Torontonicity was recently invited to visit the Ontario Science Centre to see the latest exhibits including Game On 2.0 and the IMAX film, Flight of the Butterflies. Game On 2.0 is a retrospective of video games since their inception in the 60s. The exhibition features more than 150 playable games including 3D video games, multi-player games and even pinball machines, the likes of which used to fill the arcades on Yonge Street.
During our visit, there were many available video games to play including Nintendo, Atari, Sega, Pong, Pac-Man and Super Mario to name a few. Never being particularly adept at video games, I was surprised to find that I was able to beat my niece during a few games of Nintendo.
An activity that initially interested boys, video games, according to IpsosMediaCT’s “2012 Essential Facts About the Computer and Video Game Industry,” are now played by almost half of teen girls in Canada, as well as 40% of parents who play video games with their children.
Game On 2.0 also showcases online gaming, handheld devices and new technologies including a walk-in Virtusphere, as well as science talks. If you are looking for things to do with kids in Toronto, definitely consider bringing the whole family to Game On 2.0 since there is a game that most certainly every age will recognize.
Flight of the Butterflies from SK Films documents the story of Dr. Fred Urquhart, a Torontonian who devoted his life to discovering where monarch butterflies migrated to after leaving Canada in the fall. Watching the documentary on the IMAX Giant Screen at the OMNIMAX Theatre, we felt the sensation of flying under the wings of a monarch and across the farms towards the Mexican monarch butterfly reserve as a result of the spectacular macro photography by Peter Parks, an Oscar winning photographer.

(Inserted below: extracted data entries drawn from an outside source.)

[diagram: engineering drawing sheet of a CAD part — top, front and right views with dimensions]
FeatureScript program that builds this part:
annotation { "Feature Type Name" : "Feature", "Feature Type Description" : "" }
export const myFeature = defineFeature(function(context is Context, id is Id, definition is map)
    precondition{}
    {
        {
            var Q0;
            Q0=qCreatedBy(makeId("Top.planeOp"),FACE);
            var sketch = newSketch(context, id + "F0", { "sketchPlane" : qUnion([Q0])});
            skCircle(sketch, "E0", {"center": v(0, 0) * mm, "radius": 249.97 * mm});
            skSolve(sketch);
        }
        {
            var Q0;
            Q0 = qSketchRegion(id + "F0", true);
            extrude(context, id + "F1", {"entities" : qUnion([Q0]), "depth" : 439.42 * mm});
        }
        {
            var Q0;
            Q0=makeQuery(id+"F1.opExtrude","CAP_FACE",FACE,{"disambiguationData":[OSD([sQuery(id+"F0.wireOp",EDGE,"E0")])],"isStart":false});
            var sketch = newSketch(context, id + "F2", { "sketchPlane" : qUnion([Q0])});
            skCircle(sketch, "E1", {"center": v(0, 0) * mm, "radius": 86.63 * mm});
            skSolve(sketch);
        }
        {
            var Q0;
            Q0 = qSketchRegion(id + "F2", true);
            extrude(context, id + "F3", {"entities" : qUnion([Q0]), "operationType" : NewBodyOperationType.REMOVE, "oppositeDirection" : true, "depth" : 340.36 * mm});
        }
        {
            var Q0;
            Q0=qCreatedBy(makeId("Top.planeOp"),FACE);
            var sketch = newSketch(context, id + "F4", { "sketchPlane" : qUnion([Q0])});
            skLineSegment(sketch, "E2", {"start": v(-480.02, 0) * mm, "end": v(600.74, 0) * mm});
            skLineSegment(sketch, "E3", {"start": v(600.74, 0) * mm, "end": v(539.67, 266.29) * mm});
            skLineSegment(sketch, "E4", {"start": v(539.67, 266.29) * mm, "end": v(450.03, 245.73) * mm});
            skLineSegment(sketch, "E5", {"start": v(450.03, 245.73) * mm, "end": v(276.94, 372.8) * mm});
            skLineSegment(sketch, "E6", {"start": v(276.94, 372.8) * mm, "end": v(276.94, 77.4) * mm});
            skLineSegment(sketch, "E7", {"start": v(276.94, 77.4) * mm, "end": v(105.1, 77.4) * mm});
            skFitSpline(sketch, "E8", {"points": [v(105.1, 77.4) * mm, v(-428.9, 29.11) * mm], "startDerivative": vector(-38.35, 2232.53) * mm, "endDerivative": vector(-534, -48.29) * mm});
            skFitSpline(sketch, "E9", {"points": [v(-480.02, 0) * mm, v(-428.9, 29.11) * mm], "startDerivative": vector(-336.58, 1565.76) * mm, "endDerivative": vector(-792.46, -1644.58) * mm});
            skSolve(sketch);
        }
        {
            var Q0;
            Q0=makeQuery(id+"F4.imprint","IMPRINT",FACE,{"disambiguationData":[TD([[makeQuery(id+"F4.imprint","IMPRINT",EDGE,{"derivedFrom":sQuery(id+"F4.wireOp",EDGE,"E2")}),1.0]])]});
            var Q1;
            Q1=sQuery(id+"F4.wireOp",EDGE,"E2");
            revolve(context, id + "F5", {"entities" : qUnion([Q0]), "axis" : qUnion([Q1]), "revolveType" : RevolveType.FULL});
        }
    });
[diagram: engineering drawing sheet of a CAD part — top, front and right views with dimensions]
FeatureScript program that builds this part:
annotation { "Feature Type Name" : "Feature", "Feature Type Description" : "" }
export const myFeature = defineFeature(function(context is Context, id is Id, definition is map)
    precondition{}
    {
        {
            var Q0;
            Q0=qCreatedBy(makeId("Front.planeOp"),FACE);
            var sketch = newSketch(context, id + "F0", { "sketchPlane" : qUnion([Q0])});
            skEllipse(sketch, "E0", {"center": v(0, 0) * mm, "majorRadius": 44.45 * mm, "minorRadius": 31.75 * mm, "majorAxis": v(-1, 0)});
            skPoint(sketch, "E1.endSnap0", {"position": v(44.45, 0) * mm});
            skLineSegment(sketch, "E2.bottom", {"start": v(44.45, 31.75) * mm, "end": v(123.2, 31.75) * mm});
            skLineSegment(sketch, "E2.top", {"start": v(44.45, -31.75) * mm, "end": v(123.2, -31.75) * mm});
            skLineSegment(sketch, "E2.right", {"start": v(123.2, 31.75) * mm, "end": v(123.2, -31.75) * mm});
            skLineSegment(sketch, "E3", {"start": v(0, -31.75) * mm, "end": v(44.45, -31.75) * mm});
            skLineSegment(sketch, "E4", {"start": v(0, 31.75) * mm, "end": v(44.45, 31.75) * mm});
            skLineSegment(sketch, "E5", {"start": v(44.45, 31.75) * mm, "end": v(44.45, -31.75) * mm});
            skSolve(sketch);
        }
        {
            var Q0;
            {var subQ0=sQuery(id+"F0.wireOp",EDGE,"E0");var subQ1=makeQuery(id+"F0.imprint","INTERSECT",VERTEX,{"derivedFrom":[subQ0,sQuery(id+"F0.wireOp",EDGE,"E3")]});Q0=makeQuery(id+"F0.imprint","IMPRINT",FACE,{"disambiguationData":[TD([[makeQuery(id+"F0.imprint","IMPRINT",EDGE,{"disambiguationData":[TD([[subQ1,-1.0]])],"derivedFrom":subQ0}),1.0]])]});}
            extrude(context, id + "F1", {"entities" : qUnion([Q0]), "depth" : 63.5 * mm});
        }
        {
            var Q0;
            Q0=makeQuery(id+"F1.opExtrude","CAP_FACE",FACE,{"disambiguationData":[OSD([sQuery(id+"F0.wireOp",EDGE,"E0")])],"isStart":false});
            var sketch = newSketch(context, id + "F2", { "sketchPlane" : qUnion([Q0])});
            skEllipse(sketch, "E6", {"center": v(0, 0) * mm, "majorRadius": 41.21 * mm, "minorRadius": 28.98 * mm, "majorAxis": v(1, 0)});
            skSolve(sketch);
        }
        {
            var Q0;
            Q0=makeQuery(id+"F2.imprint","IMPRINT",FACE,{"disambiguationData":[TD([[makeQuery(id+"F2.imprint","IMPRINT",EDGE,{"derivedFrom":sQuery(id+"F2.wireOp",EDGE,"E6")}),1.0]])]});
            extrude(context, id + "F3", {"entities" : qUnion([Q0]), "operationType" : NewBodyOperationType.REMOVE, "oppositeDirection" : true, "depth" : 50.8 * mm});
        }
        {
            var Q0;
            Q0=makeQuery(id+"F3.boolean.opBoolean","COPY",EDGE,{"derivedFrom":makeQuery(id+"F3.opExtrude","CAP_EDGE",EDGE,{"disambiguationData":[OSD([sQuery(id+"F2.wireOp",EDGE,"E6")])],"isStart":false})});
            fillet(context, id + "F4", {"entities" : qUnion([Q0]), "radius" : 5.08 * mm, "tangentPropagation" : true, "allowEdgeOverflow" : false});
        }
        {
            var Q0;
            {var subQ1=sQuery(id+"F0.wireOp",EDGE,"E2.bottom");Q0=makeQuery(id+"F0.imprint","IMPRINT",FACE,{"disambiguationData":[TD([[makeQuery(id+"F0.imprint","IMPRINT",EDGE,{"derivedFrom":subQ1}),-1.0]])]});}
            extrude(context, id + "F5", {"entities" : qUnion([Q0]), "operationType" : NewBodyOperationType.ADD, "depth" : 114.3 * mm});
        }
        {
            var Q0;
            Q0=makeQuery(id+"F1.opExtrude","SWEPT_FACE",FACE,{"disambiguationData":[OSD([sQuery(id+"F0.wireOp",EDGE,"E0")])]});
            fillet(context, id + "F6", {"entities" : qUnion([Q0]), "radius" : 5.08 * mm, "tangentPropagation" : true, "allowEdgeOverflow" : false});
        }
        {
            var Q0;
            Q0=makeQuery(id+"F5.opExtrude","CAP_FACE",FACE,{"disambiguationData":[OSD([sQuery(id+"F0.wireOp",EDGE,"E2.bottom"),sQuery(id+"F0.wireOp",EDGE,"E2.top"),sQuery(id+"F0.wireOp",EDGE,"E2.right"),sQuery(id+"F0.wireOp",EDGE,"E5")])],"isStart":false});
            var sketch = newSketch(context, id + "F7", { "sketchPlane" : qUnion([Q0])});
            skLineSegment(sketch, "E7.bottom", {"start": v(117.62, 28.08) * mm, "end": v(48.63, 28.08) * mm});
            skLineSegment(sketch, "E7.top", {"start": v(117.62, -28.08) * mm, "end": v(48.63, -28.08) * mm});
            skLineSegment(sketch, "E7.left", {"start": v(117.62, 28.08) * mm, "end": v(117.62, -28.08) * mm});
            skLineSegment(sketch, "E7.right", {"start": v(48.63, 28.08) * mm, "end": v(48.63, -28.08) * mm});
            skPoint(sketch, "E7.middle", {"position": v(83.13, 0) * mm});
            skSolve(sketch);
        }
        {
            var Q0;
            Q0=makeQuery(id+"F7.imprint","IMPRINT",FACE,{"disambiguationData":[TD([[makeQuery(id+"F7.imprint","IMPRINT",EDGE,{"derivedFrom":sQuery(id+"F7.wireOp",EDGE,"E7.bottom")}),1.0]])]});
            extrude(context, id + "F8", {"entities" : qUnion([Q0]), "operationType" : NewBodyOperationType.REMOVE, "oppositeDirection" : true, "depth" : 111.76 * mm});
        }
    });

We also saw through time-lapsed photography the insect’s transformation from egg to larva (caterpillar) to pupa (chrysalis), at which point the insect’s organs, tissues and limbs transform to create the new body of a butterfly. Apparently, only one per cent of caterpillars complete the metamorphosis into a Monarch butterfly. Monarch butterflies survive by feeding on milkweed, which makes them poisonous to many predators. Before heading south, Monarch butterflies build up their fat reserves and save energy by riding on the wind and navigating their journey by the sun. Sensory organs to navigate their environment are found in their feet.
Urquhart, who is played by Gordon Pinsent in the film, tracked and tagged these brilliant creatures along with his wife, Norah, to determine their migratory path. The film focuses on the flight of one butterfly, Dana (Danaus Plexippus), and her offspring’s journey from Canada to Mexico and back. Both Dr. and Norah Urquhart received the Order of Canada in 1998 for “one of the greatest natural history discoveries of our time.”
Unfortunately, the Monarch butterfly is in decline; however, watching Flight of the Butterflies in the magnificent OMNIMAX Theatre will hopefully make you appreciate the beauty and intelligence of this living creature. Significant portions of the film’s proceeds will go towards the conservation of Monarch butterflies.
Ontario Science Centre, 770 Don Mills Road (just south of Eglinton Avenue East)
Game On 2.0 runs until September 2, 2013Admission to the Ontario Science Centre is Adult $22, Youth/Senior/Student with ID $16 and Child $13 for Ontario Science Centre admission only. Science Centre and OMNIMAX admission is Adult $28, Youth/Senior/Student with ID $22 and Child $19.